Chamberlain Fastball Results

Chamberlain works mostly on the outer half of the plate with the fastball to lefties, and he’s more in the zone to righties, although he also comes up and in to righties. Batters seem to be able to handle his fastball fairly well, not swinging and missing very often and having pretty good success when they do put the ball in play, similar to what we saw with Josh Beckett’s four-seam fastball. I don’t have a good idea yet how this compares to league-wide numbers for all pitchers’ fastballs or even to a significant number of other hard throwers.

Next, let’s look at the seldom-used curveball and changeup. I’ll present these without comment since there isn’t much data to discuss.

Chamberlain Results for Curveballs

Chamberlain Changeup Results

Finally, let’s move on to what you’ve all been waiting for: the famous Joba slider.

Chamberlain Slider Results

This is where this avenue of inquiry starts to go downhill. After looking at this graph, I wanted to talk about how Chamberlain gets a lot of swings and misses on his slider down and away to righties and down and in to lefties.

But I was bugged by the swinging strike that was recorded nearly at the lefty batter’s foot (x=1.83, z=0.35). Was a hitter so badly fooled by a slider that he swung at one at his shoe top? It’s certainly possible, but if so, I wanted to see it. So I brought up the footage for the game, September 23rd against Toronto, where Chamberlain entered with two on and two out in the 8th inning to face left-handed Adam Lind, trying to preserve a 7-5 Yankees’ lead.

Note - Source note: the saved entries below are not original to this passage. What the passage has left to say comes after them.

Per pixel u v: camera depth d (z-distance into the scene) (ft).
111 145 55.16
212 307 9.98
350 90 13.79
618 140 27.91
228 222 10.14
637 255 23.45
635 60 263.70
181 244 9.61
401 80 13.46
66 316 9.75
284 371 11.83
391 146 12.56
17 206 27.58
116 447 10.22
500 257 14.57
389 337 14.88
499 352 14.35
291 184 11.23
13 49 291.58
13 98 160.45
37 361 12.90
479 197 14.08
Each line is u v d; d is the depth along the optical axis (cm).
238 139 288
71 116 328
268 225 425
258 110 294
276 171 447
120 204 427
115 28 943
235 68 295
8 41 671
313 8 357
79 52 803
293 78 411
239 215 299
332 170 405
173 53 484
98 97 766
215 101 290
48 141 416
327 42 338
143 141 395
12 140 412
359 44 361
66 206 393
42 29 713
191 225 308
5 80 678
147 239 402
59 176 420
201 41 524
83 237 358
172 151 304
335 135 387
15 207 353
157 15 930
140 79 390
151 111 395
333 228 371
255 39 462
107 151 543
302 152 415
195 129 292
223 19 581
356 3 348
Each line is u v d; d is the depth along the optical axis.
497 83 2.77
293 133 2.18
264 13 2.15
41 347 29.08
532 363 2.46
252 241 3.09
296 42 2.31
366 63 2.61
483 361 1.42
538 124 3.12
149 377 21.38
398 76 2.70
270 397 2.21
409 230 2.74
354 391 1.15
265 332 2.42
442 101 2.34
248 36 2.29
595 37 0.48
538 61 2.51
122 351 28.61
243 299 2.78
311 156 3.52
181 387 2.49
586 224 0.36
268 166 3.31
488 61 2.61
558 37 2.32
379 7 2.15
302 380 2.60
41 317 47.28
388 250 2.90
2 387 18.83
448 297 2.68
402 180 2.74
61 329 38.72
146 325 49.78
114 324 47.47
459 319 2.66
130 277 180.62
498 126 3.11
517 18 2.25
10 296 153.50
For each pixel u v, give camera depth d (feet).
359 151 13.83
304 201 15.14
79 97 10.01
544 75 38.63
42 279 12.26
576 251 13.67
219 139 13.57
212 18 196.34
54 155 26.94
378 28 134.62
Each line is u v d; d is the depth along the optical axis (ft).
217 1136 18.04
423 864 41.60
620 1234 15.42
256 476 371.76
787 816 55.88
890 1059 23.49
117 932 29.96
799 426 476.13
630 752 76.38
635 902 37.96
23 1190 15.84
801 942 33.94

Jumping to the end of the story, Chamberlain throws Lind five straight sliders to strike him out and end the inning.

Unfortunately, however, the pitch locations recorded by PITCHf/x for these pitches were mistakenly attached to the wrong pitches in the Gameday XML data.

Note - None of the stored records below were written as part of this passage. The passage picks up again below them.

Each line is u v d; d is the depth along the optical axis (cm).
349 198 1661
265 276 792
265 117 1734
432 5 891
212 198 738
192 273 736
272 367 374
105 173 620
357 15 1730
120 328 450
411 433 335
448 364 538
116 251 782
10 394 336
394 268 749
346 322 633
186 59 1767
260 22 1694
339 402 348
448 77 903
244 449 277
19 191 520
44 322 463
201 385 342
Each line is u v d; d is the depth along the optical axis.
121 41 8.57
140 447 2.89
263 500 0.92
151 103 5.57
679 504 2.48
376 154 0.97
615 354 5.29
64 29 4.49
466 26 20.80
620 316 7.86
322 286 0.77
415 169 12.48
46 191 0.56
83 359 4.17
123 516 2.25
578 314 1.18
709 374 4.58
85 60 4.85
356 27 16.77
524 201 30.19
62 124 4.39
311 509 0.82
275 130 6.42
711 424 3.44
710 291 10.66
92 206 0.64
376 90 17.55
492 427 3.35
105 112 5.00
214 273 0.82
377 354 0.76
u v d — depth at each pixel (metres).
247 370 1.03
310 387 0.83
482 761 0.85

Chamberlain Lind PITCHf/x at bat

Chamberlain Lind Actual at bat

The first pitch of the at bat was a belt-high slider just inside that Lind swung at and missed, followed by a second pitch in almost the same location, with the same result. Next, Chamberlain threw two sliders at Lind’s feet; the second of these landed in the dirt. Lind laid off both of those pitches to even the count at 2-2. Finally, Chamberlain threw a slider down and in, labeled pitch #5 in the second graph, which Lind swung at and missed for strike three.

The XML pitch location data for this game seems to have missed the fourth pitch (the one in the dirt) altogether and added an extraneous pitch, labeled #3 in the first graph, that did not occur in the pitch sequence to Lind. Then the order of the other pitches is out of whack, too. The pitch labeled #1 should be #5, #2 should be #1, #4 should be #2, and #5 should be #3.

The conclusion is that, no, Chamberlain did not get Adam Lind to swing at slider at his shoe tops. He did get him to swing at a pitch down and in that would have been Ball 3 if he let it go by, and it was an impressive pitching performance by Chamberlain, but unfortunately it calls into question the integrity of our data set.

I don’t have any way to verify the integrity of the rest of the data without watching endless hours of games on That may seem like a worthy endeavor to some, and I can’t argue too strenuously with them, but alas, the rest of my non-baseball life seems to think it has some importance, too.

I don’t intend my notation of this example in any way to disparage the incredible work that MLBAM and Sportvision have done in creating this data set and making it available to us. For free, no less. It’s an incredibly valuable resource, and some errors are to be expected during a season in which the system was being evaluated and debugged.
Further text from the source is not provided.